I have two stories for you. They are both true. They both happened to me in the same day. You may laugh if you like.
Once upon a time there was a girl who worked at a church. One of her duties was to go to Sam's Club every week to buy things the church needed: anything from cookies, coffee, and lemonade for the cookie bar, to tin pans for Lord's Supper family dinner. More often than not, she would regret her decision to take a regular sized cart over the flat big ones and would have to then either walk around with her head craning around the side of her towering merchandise, or find a flat cart and transfer all her merchandise, attracting looks of the other shoppers who were all very happy with their cart of choice in the process.
Well, this day would be different, she decided. On the way in to the store, she charitably grabbed a flat cart that had been carelessly cast away in the lot, instead of thoughtfully placed inside the cart cage and made her way inside Sam's vast store of delightful goodies feeling quite pleased with herself. Quickly did she discover, however, that her choice of flat cart was indeed a poor one. The cart squeaked and squawked and cared not which direction it's driver was steering it. It LIKED defying orders. It LOVED announcing to shoppers 10 aisles away where it's driver was walking. It De-LIGHTED in locking it's front wheels so that it's front end bounced up and down in defiance.

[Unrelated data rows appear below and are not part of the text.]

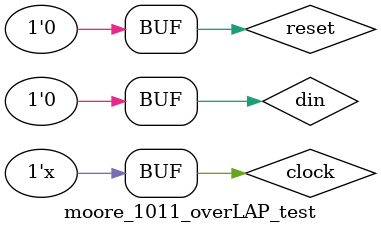
<source format=sv>
module moore_1011_overLAP_test;
 reg din, reset, clock;
 wire dout;
 moore_1011_overLAP m1(dout,din,clock,reset);
 always #10 clock=!clock;
 initial begin
 $dumpfile("dump.vcd"); $dumpvars;
 clock=0;
 reset=1;
 din=1;
 #20 reset=0;din=0;
 #20 din=1;
 #20 din=0;
 #20 din=1;
 #20 din=1;
 #20 din=0;
 #20 din=1;
 #20 din=0;
 #20 din=1;
 #20 din=1;
 #20 din=0;
 #20 din=1;
 #20 din=1;
 #20 din=0;
 #20 din=1;
 #20 din=0;
 end
endmodule
</source>
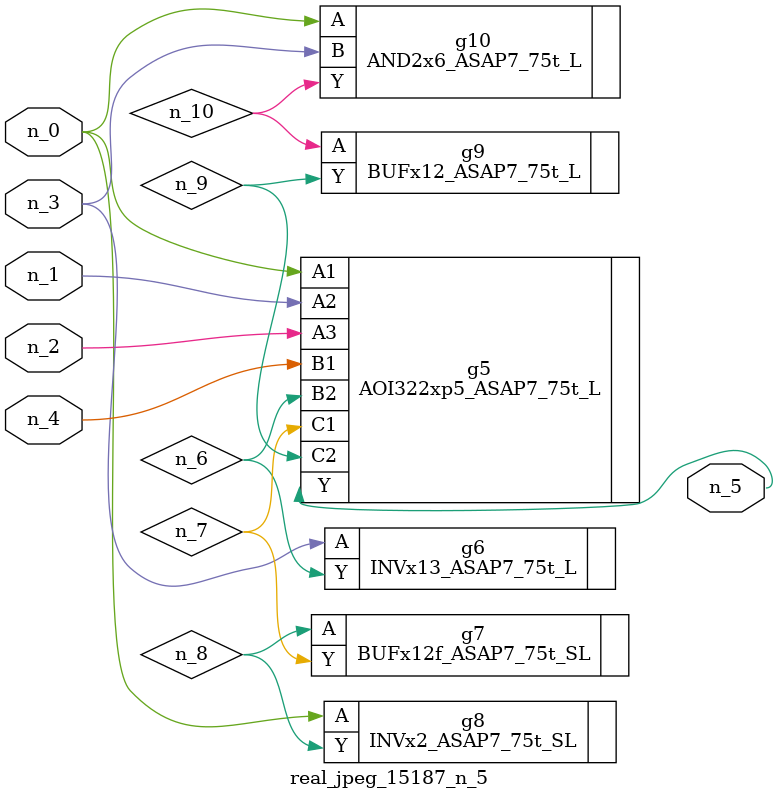
<source format=v>
module real_jpeg_15187_n_5 (n_4, n_0, n_1, n_2, n_3, n_5);

input n_4;
input n_0;
input n_1;
input n_2;
input n_3;

output n_5;

wire n_8;
wire n_6;
wire n_7;
wire n_10;
wire n_9;

AOI322xp5_ASAP7_75t_L g5 ( 
.A1(n_0),
.A2(n_1),
.A3(n_2),
.B1(n_4),
.B2(n_6),
.C1(n_7),
.C2(n_9),
.Y(n_5)
);

INVx2_ASAP7_75t_SL g8 ( 
.A(n_0),
.Y(n_8)
);

AND2x6_ASAP7_75t_L g10 ( 
.A(n_0),
.B(n_3),
.Y(n_10)
);

INVx13_ASAP7_75t_L g6 ( 
.A(n_3),
.Y(n_6)
);

BUFx12f_ASAP7_75t_SL g7 ( 
.A(n_8),
.Y(n_7)
);

BUFx12_ASAP7_75t_L g9 ( 
.A(n_10),
.Y(n_9)
);


endmodule
</source>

Little did the cart know that it's driver was slightly more stubborn. She decided that today she would not switch carts. That cart would be OWNED by it's driver. That cart would be pushed around NO MATTER how much noise it was making.
The stubborn young woman pushed around her cart in more than slight stubborn embarrassment as her cart truly brought more attention to her than she ever desired while shopping. She even attracted the glance of a "kind" old gentleman who said in jest, "Picked a good one, didn't ya" as she passed. But he looked kinda serious and his eyes were bulging in annoyance.
The dedicated young woman wound her way through the store, growing more and more embarrassed by her awful flat cart as she had to stop and shove all the items back toward the middle as the cart's bouncing motion slowly made all it's contents make a beeline for the floor.
Finally our heroine made it to the front of the store, after bumping into several corners, she pulled into a check-out stall, where she may or may not have gotten her cart stuck underneath the loading belt.
Because she greatly prefers to share her troubles and embarrassments with those around her so that she doesn't have to feel so ashamed and instead is able to laugh at said circumstances, she shared her troubles with the man in line behind her, who then proceeded to take such interactions as an invitation to flirt, which she then very much regretted. Silly girl. She never learns that men flirt, even when she looks stupid.
And that dear friends, is the end of that story. Unfortunately for you, I came back to finish this story several weeks after the incident and I don't remember the second embarrassing story I was going to share. Though I do remember almost backing up into an older woman's car as I was leaving, but I don't know if that was the same day or another exciting trip to Sam's.
To make up for my gold fish memory and lacking ability to remember my second story I could tell you that my first day back to work after New Year's on January 2nd was also a day of mishaps. I filled my water bottle from our happy Culligan watering hole near the windows in our office. Seeing that our bottle was empty, I proceeded to squat to pick up a full bottle. (...Because of my use of the word "squat" you might be thinking I split my pants...wrong!) Using my amazing girly strength, I picked up the water bottle, removed the cap, and proceeded to turn over the bottle, when suddenly the bottle slipped off the ledge I was leaning it on, and water began to glug glug glug all over the floor. I was then minorly shocked when I unplugged the water cooler so that I wouldn't get shocked as I was cleaning the area. Later in the day, I made some office snacks fall off my desk when I was moving boxes around. The homemade caramel pop-corn scattered on the floor and the vintage mason jar with it's original lid fell to the ground. (But didn't break, hallelujah.)
There you have it. Stories of my clumsiness and mishaps. I think they're getting worse. Huh.
I hope you had a good laugh. I sure have to!
:)
You're cute, Kayla. =) that made my day!